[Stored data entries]
= = =

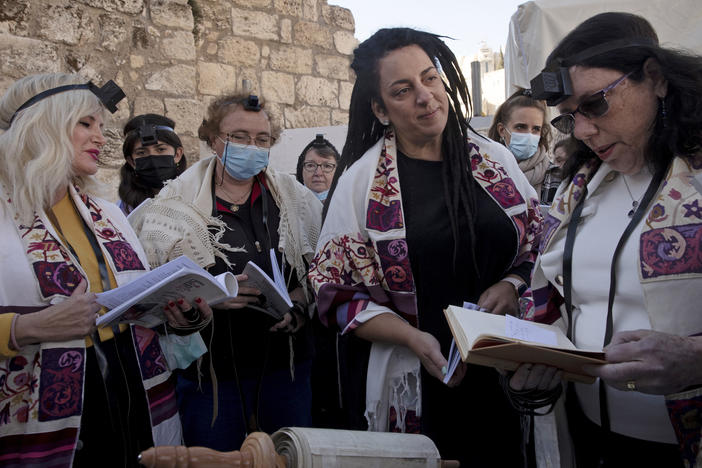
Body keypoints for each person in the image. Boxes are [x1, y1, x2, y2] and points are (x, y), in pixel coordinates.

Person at [308, 28, 543, 466]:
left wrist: (512, 283)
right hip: (417, 375)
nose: (425, 96)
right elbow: (331, 293)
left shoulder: (495, 160)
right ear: (380, 109)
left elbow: (539, 243)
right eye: (403, 90)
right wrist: (413, 338)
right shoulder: (360, 184)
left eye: (430, 78)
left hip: (503, 372)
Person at [510, 11, 702, 467]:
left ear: (655, 78)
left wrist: (697, 360)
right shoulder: (582, 188)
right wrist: (537, 358)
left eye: (595, 105)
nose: (583, 130)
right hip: (589, 440)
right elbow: (562, 300)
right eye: (569, 118)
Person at [0, 73, 211, 467]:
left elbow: (135, 304)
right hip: (40, 405)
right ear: (42, 125)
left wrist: (179, 317)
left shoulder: (109, 215)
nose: (101, 137)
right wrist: (26, 327)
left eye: (102, 126)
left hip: (129, 387)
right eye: (85, 124)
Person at [129, 93, 322, 452]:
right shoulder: (172, 205)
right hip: (210, 379)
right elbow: (148, 295)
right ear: (213, 138)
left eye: (262, 139)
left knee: (288, 457)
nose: (252, 146)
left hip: (287, 370)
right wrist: (207, 300)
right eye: (239, 137)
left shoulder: (295, 199)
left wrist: (299, 301)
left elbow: (322, 270)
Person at [488, 89, 553, 202]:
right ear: (502, 130)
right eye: (520, 127)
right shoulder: (486, 173)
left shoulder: (554, 177)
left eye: (536, 129)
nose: (529, 135)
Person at [118, 114, 188, 215]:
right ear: (131, 161)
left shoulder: (196, 198)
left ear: (177, 154)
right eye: (141, 152)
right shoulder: (122, 211)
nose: (153, 159)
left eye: (161, 149)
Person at [295, 134, 340, 202]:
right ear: (301, 171)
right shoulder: (286, 206)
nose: (318, 173)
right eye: (310, 165)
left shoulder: (348, 205)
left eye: (327, 166)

= = =

*Brief:*
Reproduce each line of the records exactly and exclude any images.

*Finished task:*
Body keypoints for each person in the image. Boxes are [x1, y1, x2, y2] and points are (x, y), in pixel coordinates.

Person at [308, 28, 543, 466]:
left wrist: (512, 283)
right hip: (417, 375)
nose: (425, 96)
right elbow: (331, 293)
left shoulder: (495, 160)
right ear: (380, 109)
left elbow: (539, 243)
right eye: (403, 90)
right wrist: (413, 338)
right shoulder: (360, 184)
left eye: (430, 78)
left hip: (503, 372)
Person at [510, 11, 702, 467]:
left ear: (655, 78)
left wrist: (697, 360)
right shoulder: (582, 188)
right wrist: (537, 358)
left eye: (595, 105)
nose: (583, 130)
right hip: (589, 440)
right elbow: (562, 300)
right eye: (569, 118)
Person at [0, 73, 211, 467]:
left elbow: (135, 304)
right hip: (40, 405)
right ear: (42, 125)
left wrist: (179, 317)
left shoulder: (109, 215)
nose: (101, 137)
right wrist: (26, 327)
left eye: (102, 126)
left hip: (129, 387)
right eye: (85, 124)
Person at [129, 93, 322, 452]:
right shoulder: (172, 205)
right hip: (210, 379)
right elbow: (148, 295)
right ear: (213, 138)
left eye: (262, 139)
left knee: (288, 457)
nose: (252, 146)
left hip: (287, 370)
right wrist: (207, 300)
right eye: (239, 137)
left shoulder: (295, 199)
left wrist: (299, 301)
left elbow: (322, 270)
Person at [488, 89, 553, 202]:
right ear: (502, 130)
right eye: (520, 127)
right shoulder: (486, 173)
left shoulder: (554, 177)
left eye: (536, 129)
nose: (529, 135)
Person at [118, 114, 188, 215]:
right ear: (131, 161)
left shoulder: (196, 198)
left ear: (177, 154)
right eye: (141, 152)
right shoulder: (122, 211)
nose: (153, 159)
left eye: (161, 149)
Person at [295, 134, 340, 202]:
right ear: (301, 171)
right shoulder: (286, 206)
nose: (318, 173)
right eye: (310, 165)
left shoulder: (348, 205)
left eye: (327, 166)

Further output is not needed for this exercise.